■ Exercise prompt:
Convert the lines of the listing into a numbered list, starting at the line containing "Live update: President Obama addresses" and ending at the last line of the listing. Skip any blank lines.

== Data for the task

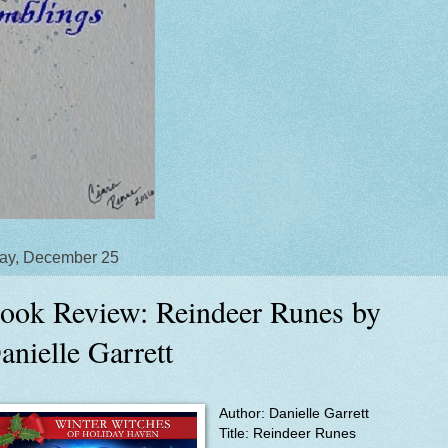
ay, December 25
ook Review: Reindeer Runes by
anielle Garrett
Author: Danielle Garrett
Title:
Reindeer Runes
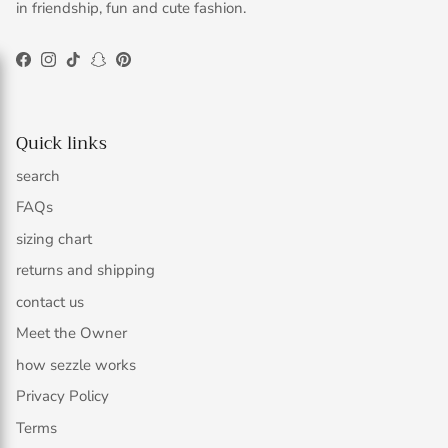
in friendship, fun and cute fashion.
Facebook
Instagram
TikTok
Snapchat
Pinterest
Quick links
search
FAQs
sizing chart
returns and shipping
contact us
Meet the Owner
how sezzle works
Privacy Policy
Terms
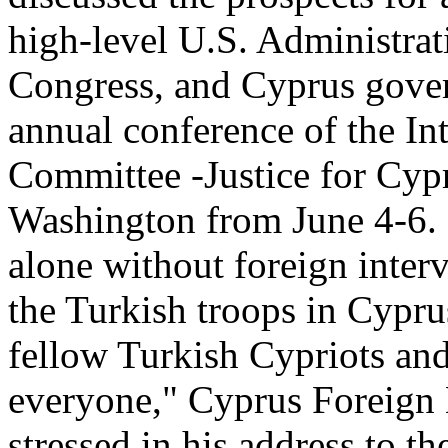
high-level U.S. Administrat
Congress, and Cyprus gover
annual conference of the In
Committee -Justice for Cyp
Washington from June 4-6. I
alone without foreign inter
the Turkish troops in Cypru
fellow Turkish Cypriots and
everyone," Cyprus Foreign 
stressed in his address to 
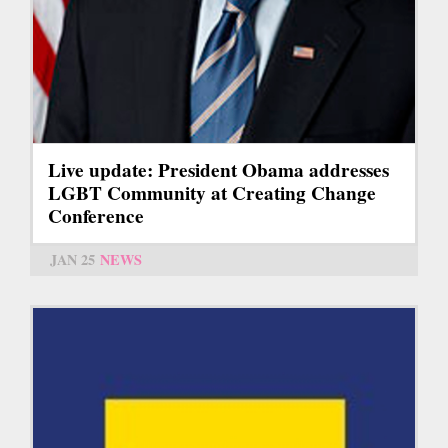
Live update: President Obama addresses
LGBT Community at Creating Change
Conference
JAN 25
NEWS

====

■ Written response:
1. Live update: President Obama addresses
2. LGBT Community at Creating Change
3. Conference
4. JAN 25
5. NEWS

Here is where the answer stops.